• No results found

Hoofdstuk 4. Resultaten onderzoek en conclusies

4.2 De programmabegroting

4.2.1 Planning & controlcyclus

De planning & controlcyclus van de gemeente Langedijk bestaat uit: het coalitieakkoord 2006-2010, het collegeprogramma 2007-2010, de kadernota, de programmabegroting, de productenraming, de eindejaarsrapportage en de jaarrekening. De uitkomsten van de jaarrekening dienen weer als input voor de kadernota van het daarop volgende boekjaar.

Door de komst van de dualisering in 2002 en daardoor de meer eigenstandige positie van de raad, heeft het fenomeen raadsprogramma haar intrede gedaan bij gemeenten. Niet alleen het college zou een programma moeten hebben maar ook de raad om de eigenstandige positie van de raad te benadrukken (Vernieuwingsimpuls Dualisme en Lokale Democratie, raadsprogramma 2005).

UIT TE VOEREN TAKEN:
(1) Geef een stuk van de tekst over de planning- en controlcyclus opnieuw en verwissel daarin "kadernota" voor "voorjaarsnota". Begin bij de woorden "Hoofdstuk 4. Resultaten" en stop na "daarop volgende boekjaar.".
(2) In welk jaar kwam volgens de tekst over de planning- en controlcyclus de dualisering?

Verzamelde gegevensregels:
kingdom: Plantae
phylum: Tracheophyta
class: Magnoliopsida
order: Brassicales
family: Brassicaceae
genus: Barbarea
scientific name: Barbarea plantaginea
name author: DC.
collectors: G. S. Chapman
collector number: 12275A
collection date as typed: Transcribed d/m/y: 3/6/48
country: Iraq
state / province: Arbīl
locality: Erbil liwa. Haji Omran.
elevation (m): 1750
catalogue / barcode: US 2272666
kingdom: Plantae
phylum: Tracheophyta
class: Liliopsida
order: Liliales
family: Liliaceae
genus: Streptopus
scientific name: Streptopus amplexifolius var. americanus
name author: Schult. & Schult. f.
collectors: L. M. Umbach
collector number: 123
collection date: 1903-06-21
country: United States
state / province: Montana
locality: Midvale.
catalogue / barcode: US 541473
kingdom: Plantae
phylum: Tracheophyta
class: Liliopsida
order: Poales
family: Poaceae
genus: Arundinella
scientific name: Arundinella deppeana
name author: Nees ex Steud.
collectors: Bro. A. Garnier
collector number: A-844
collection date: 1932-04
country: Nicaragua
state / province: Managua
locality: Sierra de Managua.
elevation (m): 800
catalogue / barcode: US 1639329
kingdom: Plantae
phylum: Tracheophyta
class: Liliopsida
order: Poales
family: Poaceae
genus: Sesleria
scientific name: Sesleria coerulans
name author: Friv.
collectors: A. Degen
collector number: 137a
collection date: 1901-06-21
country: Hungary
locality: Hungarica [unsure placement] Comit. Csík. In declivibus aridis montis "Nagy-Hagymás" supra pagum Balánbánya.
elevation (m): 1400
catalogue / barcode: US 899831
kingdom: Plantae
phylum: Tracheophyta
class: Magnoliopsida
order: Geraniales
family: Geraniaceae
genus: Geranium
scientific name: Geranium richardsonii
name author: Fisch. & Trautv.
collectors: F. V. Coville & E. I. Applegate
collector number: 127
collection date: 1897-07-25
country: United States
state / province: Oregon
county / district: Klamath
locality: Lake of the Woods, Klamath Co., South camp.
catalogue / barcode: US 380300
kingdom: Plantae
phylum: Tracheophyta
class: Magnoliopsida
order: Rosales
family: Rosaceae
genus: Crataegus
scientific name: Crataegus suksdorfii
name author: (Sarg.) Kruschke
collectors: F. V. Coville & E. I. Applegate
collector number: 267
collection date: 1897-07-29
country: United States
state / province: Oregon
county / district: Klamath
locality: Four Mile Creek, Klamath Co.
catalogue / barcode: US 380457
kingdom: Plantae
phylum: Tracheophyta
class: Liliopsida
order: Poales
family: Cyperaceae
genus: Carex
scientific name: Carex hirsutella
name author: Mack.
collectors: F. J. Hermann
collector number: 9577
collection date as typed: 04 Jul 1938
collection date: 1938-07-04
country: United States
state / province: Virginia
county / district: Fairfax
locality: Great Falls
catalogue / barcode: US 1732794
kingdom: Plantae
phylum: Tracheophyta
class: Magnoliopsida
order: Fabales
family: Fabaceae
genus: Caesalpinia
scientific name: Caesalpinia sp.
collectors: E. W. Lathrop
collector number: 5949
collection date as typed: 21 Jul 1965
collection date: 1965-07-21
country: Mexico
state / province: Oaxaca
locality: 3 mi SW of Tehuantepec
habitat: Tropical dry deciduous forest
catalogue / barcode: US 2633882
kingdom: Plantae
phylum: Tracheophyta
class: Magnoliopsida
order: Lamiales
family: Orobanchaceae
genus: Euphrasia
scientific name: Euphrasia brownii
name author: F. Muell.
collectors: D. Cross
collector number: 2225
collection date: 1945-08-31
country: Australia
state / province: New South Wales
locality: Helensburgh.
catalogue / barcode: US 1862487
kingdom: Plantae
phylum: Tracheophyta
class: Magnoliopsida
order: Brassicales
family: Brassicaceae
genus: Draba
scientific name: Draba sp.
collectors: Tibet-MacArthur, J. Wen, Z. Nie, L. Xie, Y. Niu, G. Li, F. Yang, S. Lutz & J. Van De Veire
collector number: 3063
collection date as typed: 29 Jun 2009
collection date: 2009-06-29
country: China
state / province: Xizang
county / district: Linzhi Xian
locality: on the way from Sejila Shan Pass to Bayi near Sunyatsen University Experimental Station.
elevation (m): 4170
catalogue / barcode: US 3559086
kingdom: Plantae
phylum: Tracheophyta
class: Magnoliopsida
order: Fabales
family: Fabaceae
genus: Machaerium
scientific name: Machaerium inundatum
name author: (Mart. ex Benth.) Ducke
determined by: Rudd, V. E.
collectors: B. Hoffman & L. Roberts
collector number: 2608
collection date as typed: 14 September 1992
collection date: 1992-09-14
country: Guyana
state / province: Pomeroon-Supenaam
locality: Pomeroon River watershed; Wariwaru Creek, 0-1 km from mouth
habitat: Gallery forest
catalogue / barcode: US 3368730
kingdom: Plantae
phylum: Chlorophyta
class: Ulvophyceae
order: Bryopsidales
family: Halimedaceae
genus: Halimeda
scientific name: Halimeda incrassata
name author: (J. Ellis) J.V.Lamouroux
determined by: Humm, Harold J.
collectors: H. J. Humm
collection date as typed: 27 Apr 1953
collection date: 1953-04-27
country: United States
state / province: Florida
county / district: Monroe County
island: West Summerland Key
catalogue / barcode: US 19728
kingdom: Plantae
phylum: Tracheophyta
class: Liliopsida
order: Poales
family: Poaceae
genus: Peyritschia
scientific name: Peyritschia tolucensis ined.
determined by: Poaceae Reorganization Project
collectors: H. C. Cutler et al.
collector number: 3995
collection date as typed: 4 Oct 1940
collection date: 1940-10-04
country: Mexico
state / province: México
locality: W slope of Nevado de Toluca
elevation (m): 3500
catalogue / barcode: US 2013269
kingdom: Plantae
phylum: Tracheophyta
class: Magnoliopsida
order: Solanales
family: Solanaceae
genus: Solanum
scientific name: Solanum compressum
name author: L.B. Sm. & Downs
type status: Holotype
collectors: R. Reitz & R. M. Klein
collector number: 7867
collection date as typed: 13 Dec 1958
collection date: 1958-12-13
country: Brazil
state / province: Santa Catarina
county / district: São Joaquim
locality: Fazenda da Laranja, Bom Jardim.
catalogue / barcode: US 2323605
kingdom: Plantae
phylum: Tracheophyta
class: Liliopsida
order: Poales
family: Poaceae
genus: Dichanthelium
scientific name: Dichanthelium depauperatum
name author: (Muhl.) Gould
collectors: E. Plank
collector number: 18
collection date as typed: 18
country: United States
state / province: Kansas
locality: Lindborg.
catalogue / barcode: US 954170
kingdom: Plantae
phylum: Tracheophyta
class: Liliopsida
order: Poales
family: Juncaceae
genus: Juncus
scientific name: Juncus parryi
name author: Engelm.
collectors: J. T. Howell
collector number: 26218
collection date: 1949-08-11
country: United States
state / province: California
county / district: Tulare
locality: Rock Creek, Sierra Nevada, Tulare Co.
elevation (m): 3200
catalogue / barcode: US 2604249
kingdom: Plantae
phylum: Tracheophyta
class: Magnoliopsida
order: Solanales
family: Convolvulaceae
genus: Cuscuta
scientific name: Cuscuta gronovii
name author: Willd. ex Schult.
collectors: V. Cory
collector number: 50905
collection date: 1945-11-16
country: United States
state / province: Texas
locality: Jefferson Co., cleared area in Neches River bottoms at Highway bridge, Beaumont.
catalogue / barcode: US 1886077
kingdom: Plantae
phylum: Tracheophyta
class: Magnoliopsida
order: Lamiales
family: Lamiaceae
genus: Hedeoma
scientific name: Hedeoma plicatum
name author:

ANTWOORDEN PER TAAK:
(1)
Hoofdstuk 4. Resultaten onderzoek en conclusies

4.2 De programmabegroting

4.2.1 Planning & controlcyclus

De planning & controlcyclus van de gemeente Langedijk bestaat uit: het coalitieakkoord 2006-2010, het collegeprogramma 2007-2010, de voorjaarsnota, de programmabegroting, de productenraming, de eindejaarsrapportage en de jaarrekening. De uitkomsten van de jaarrekening dienen weer als input voor de voorjaarsnota van het daarop volgende boekjaar.

(2) In 2002.